Gene looks at the carpet and continues carefully. “I’m really excited about where this school is going. The board of trustees is really excited.” He crosses his arms. “It would be
unhelpful
if they got the impression the faculty is less than excited.” And it strikes me that Philip may have gotten the noisy, contentious party backward.
“Okay . . .”
“Excellent, excellent,” Gene says with a conclusive tone before stepping over to me. “Nan, I’m delighted to have you on our team. My assistant will be in touch about setting you up and we’ll call you as we need.”
“Thank you, Gene. I look forward to working with you.”
“Now, unfortunately, I have to run to a meeting, can you find your way out?”
I nod. Let’s hope so, or I may end up in your jujitsu cages or particle accelerator.
He turns to leave and pivots back. “So Darwin then, Ingrid?”
Dumping the poster paper in the garbage bin, she sucks in her lips. “I already told the kids what we’re doing, Gene.”
He stares for a minute, hedging. “Why don’t you take a few hours to think it over and stop by my office after class.” He nods at her. He nods at me. He leaves us with the Bunsen burner bases.
“And …that’s Gene!” Ingrid says with false cheer as she stares at the door slow-closing on its high-tech hinges.
“So, what type of development was Shari offering the staff?”
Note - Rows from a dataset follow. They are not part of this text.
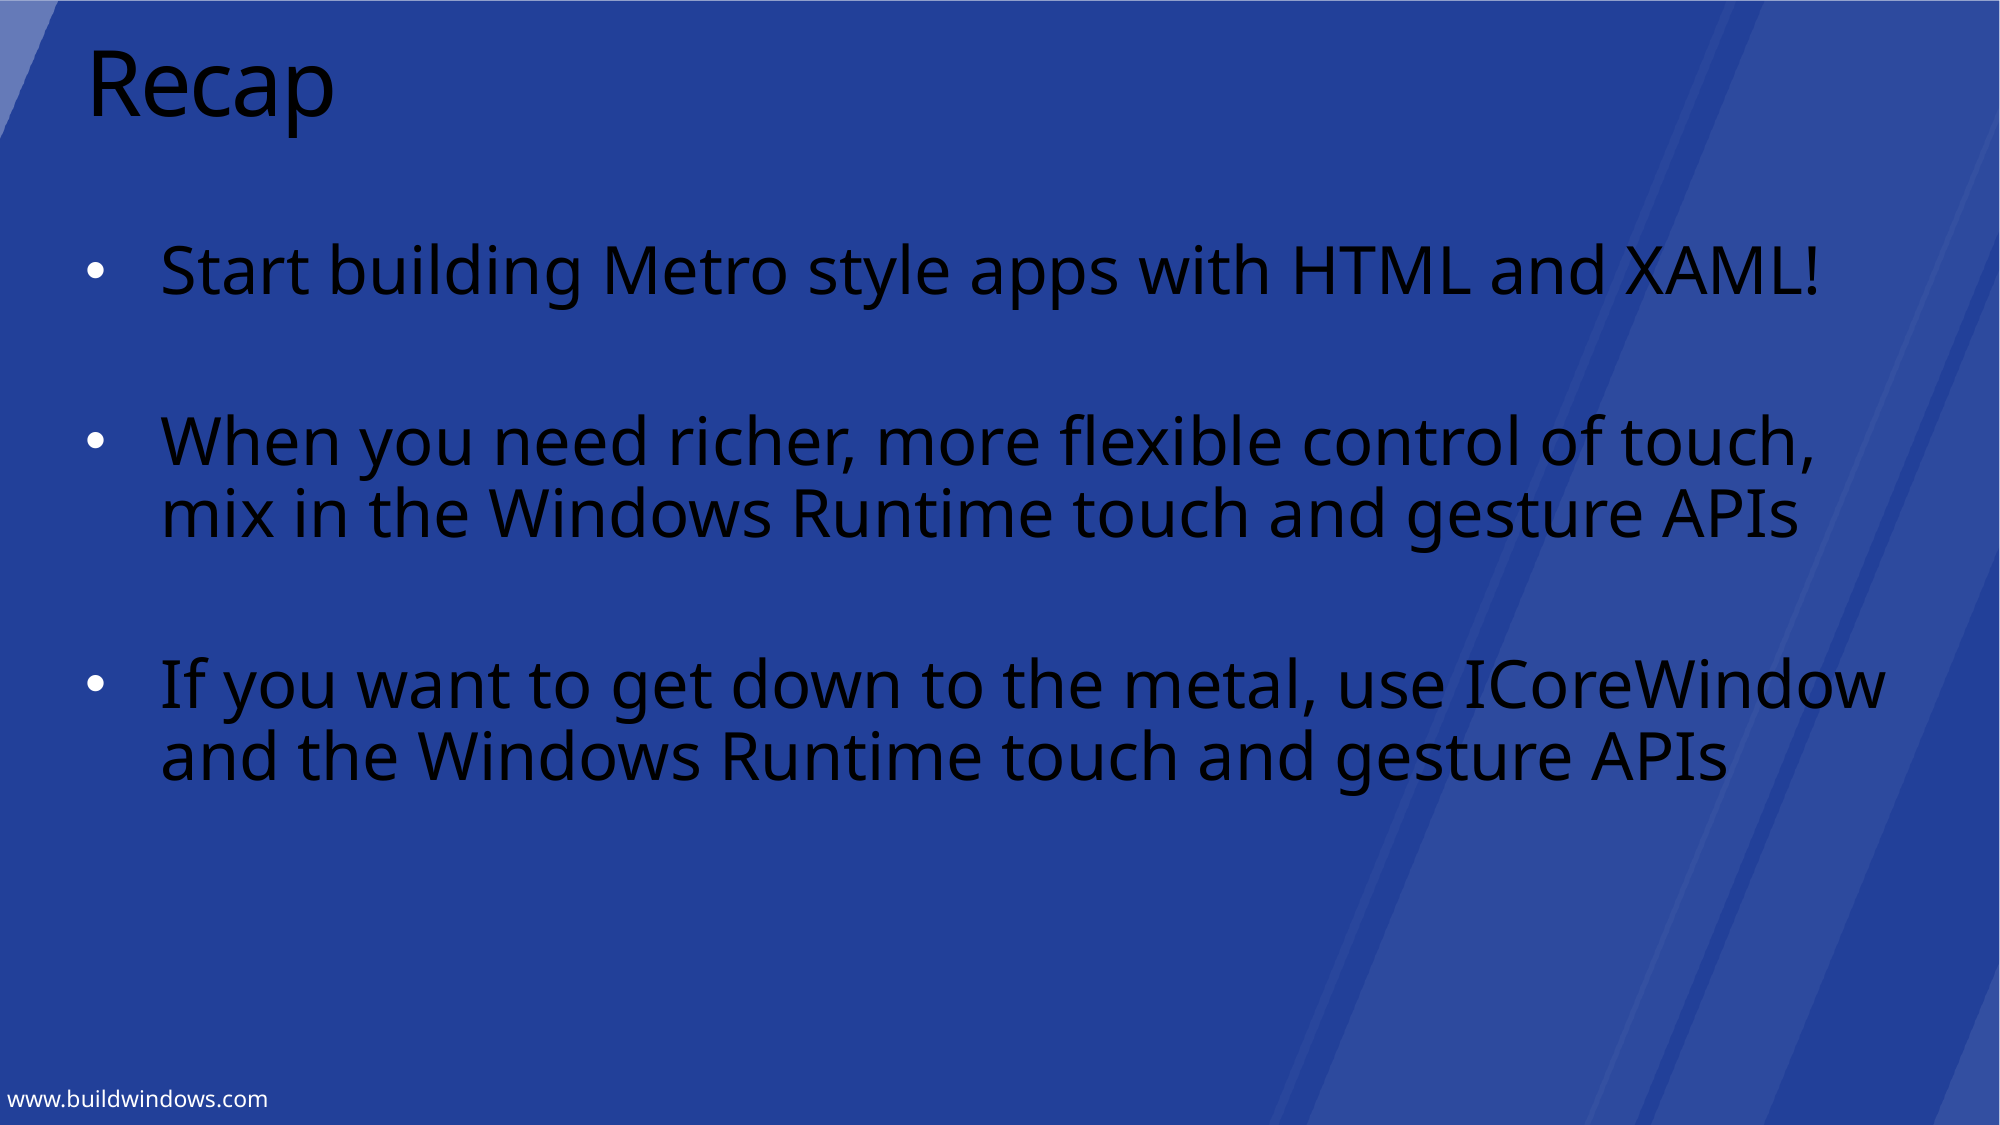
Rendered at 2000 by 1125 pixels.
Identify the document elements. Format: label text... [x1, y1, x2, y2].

list Start building Metro style apps with HTML and XAML! When you need richer, more flexible control of touch, mix in the Windows Runtime touch and gesture APIs If you want to get down to the metal, use ICoreWindow and the Windows Runtime touch and gesture APIs [85, 237, 1914, 812]
title Recap [85, 37, 1914, 138]
picture [0, 0, 2000, 1125]
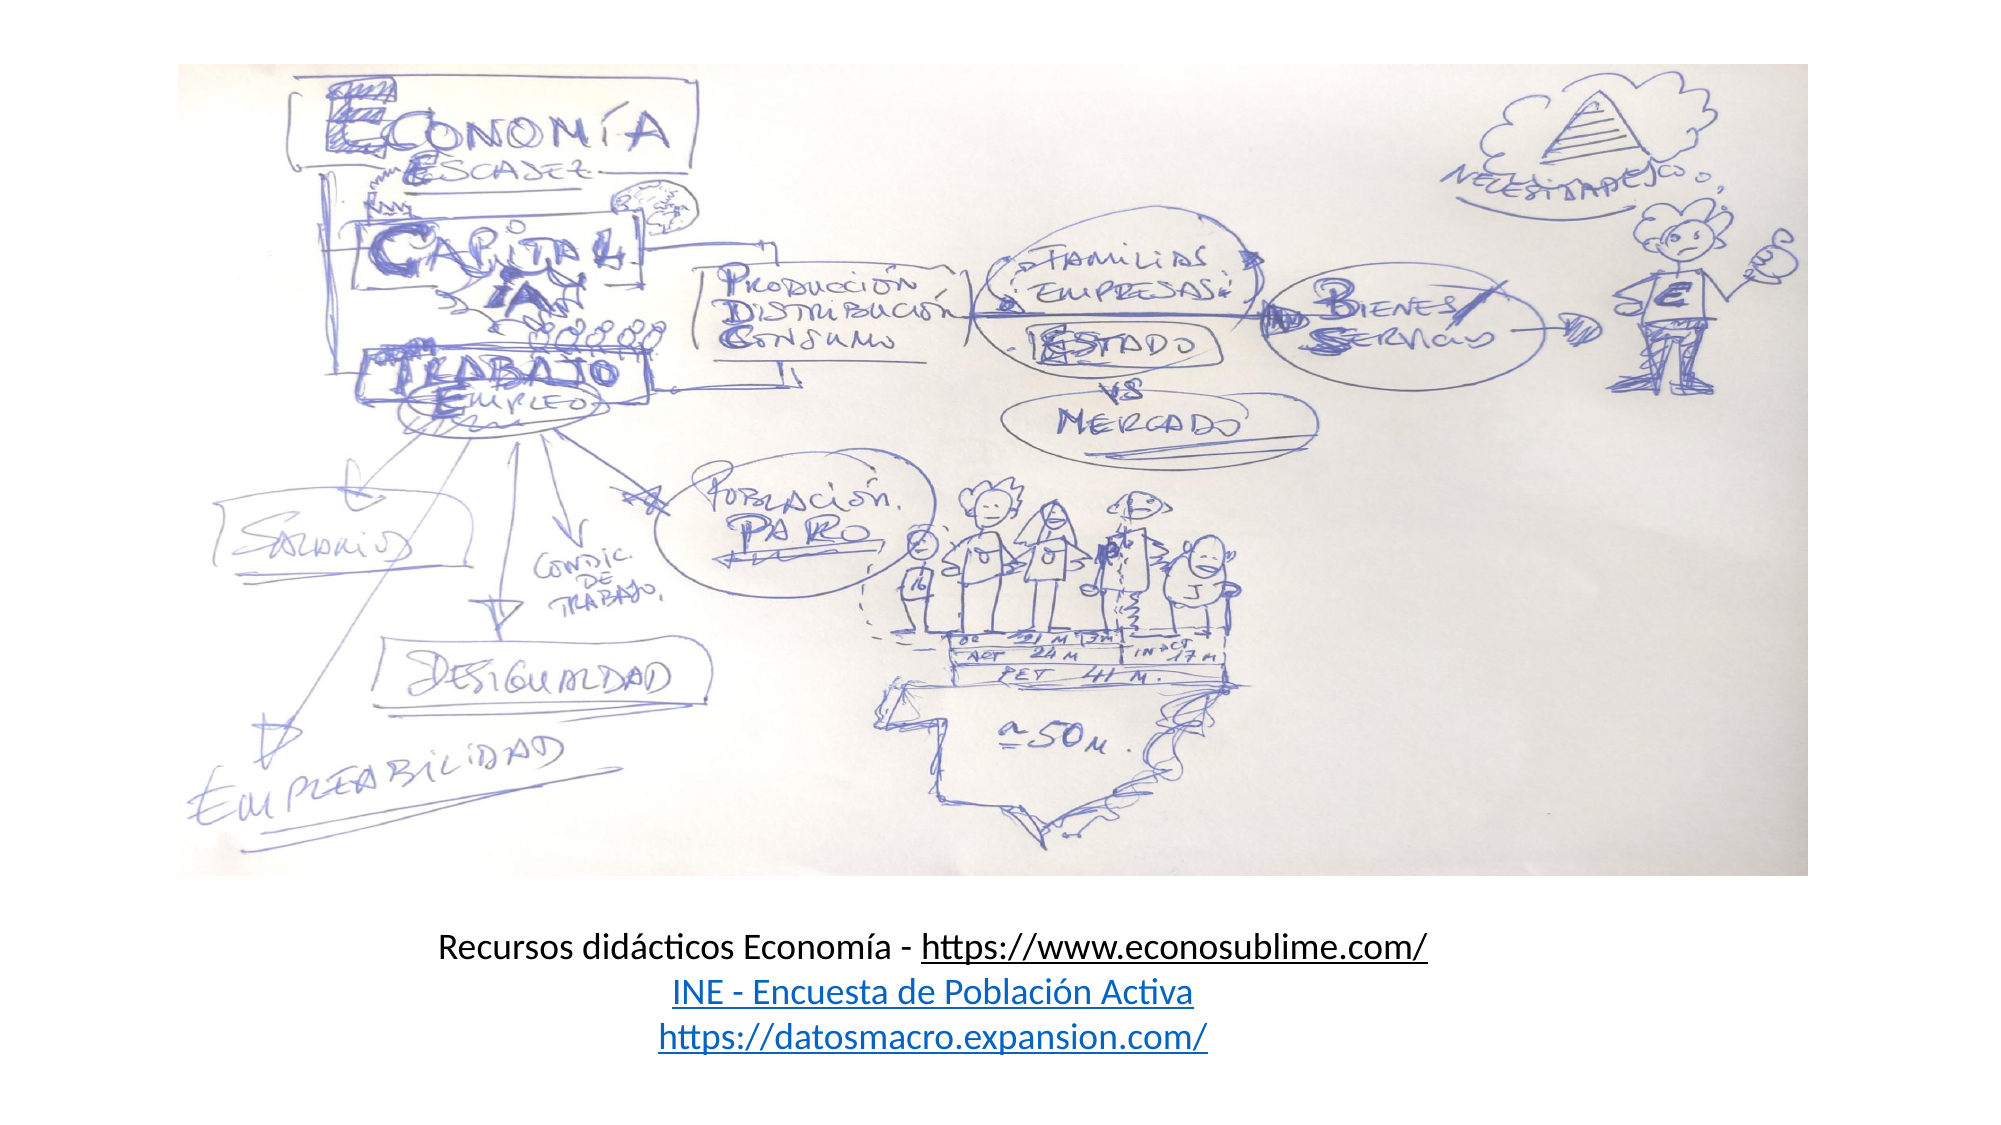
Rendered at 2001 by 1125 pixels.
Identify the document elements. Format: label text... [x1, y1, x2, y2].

picture [178, 64, 1808, 876]
text_box Recursos didácticos Economía - https://www.econosublime.com/ INE - Encuesta de Población Activa https://datosmacro.expansion.com/ [178, 914, 1688, 1090]
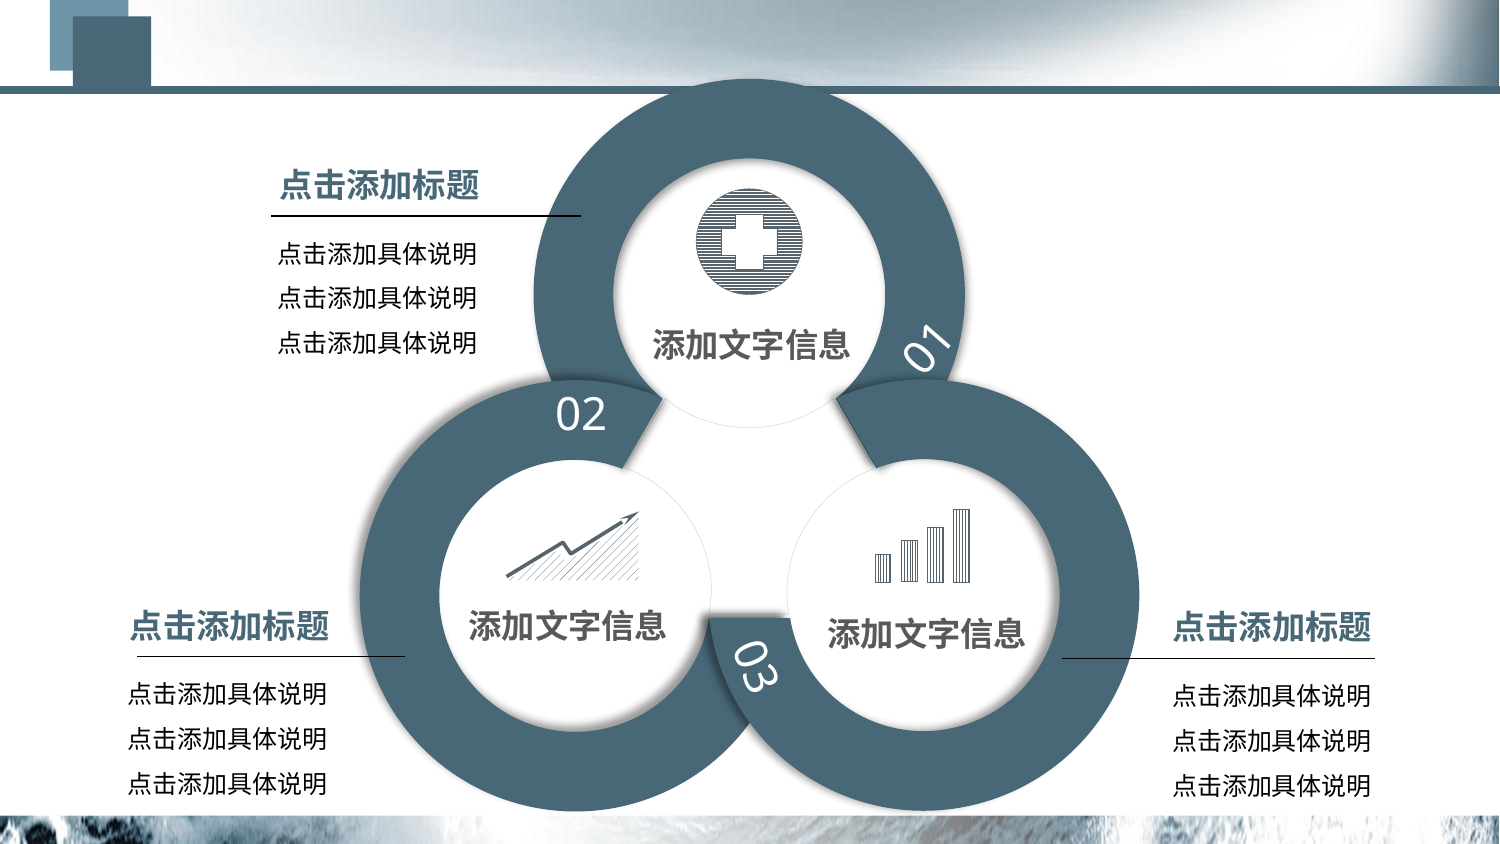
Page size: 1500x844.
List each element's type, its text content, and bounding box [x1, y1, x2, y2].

text_box 点击添加标题 [89, 597, 357, 653]
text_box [362, 377, 753, 823]
text_box 点击添加具体说明 点击添加具体说明 点击添加具体说明 [87, 656, 357, 806]
text_box 点击添加标题 [239, 156, 520, 212]
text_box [533, 78, 966, 388]
picture [0, 0, 1500, 94]
picture [0, 816, 1500, 844]
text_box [721, 389, 1137, 822]
text_box 点击添加具体说明 点击添加具体说明 点击添加具体说明 [237, 215, 519, 366]
text_box 点击添加具体说明 点击添加具体说明 点击添加具体说明 [1142, 658, 1413, 808]
text_box 点击添加标题 [1142, 599, 1413, 654]
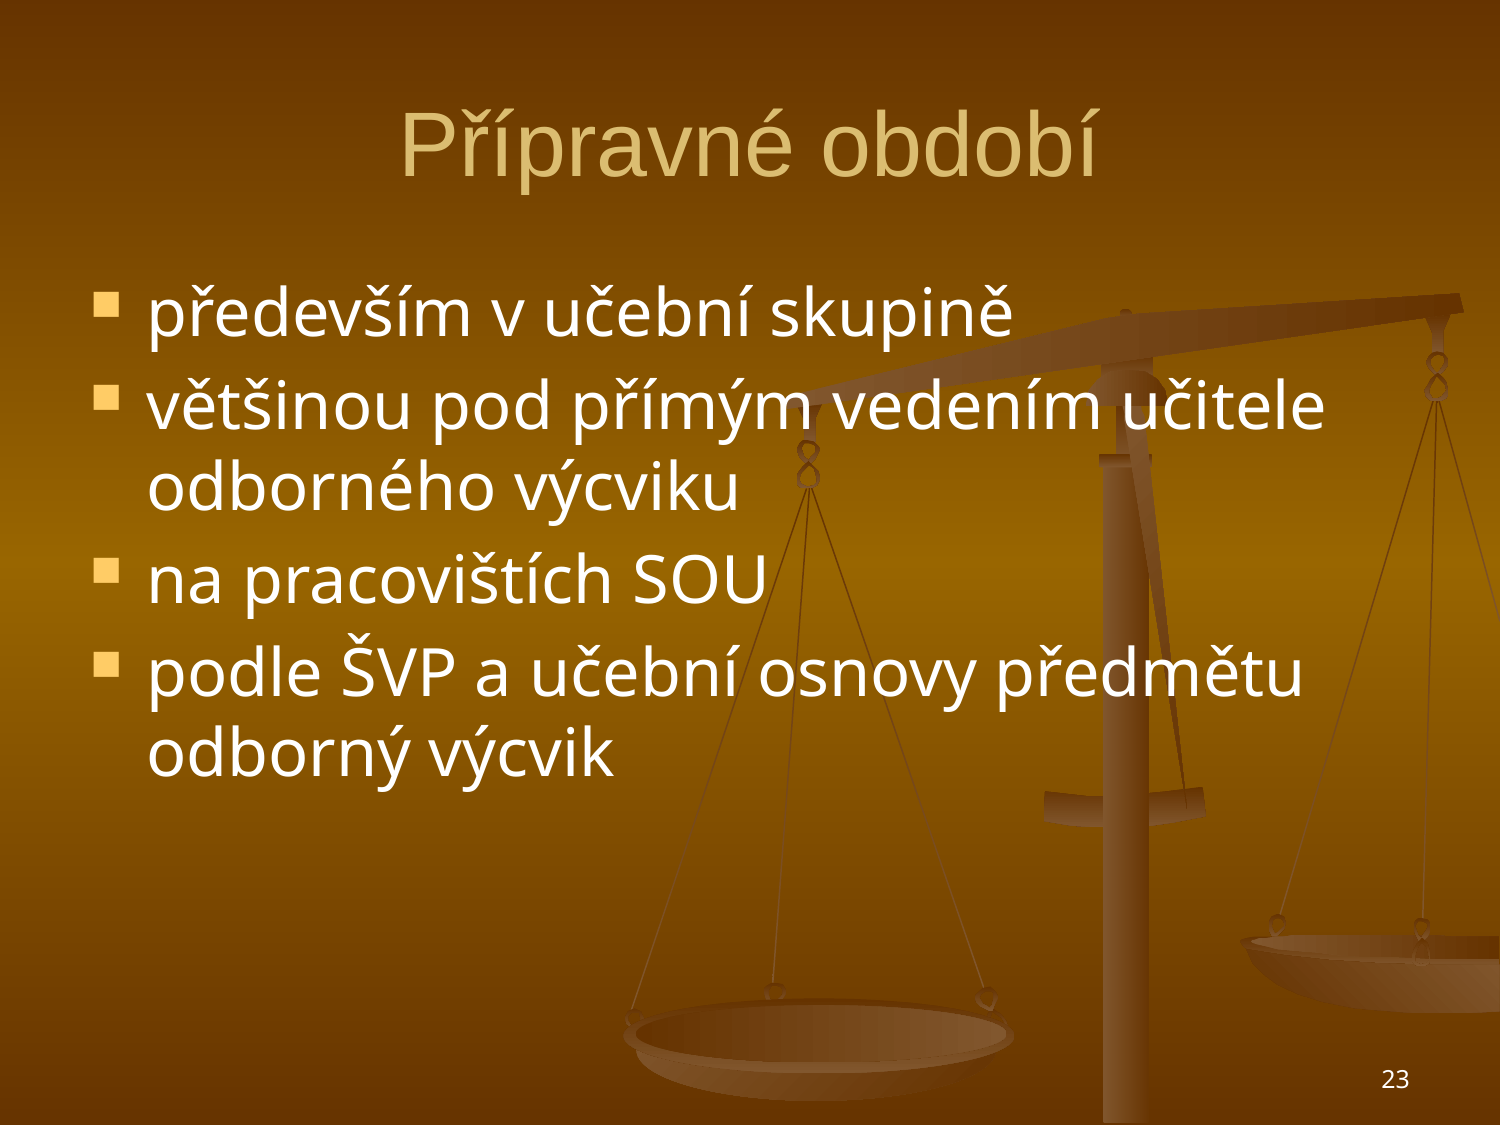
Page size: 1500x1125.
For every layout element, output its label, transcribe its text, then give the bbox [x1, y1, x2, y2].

“Oh, you know, buy-in workshops, role and responsibility sessions, that kind of thing. She could have saved a ton of time by just passing out faculty kneepads. When we got back from Christmas break they announced they wanted to make changes in health care to offset the design costs.
That
had everyone freaking out and bugging her on her maternity leave.”
“Wow. But that’s gone by the wayside?”
“Something about the revenue from the new investment plan.”
“Gotcha.” I drop my BlackBerry in my bag and glimpse the videocassette from Grayer that I tossed in at the last minute with hopes that the public library might have a VCR. “Ingrid, does the school have an AV room?”
“Are you kidding? Spielberg’s jealous.”
“Actually, I just need a VCR. We only have a DVD at home.” And no hamster wheel with which to power it.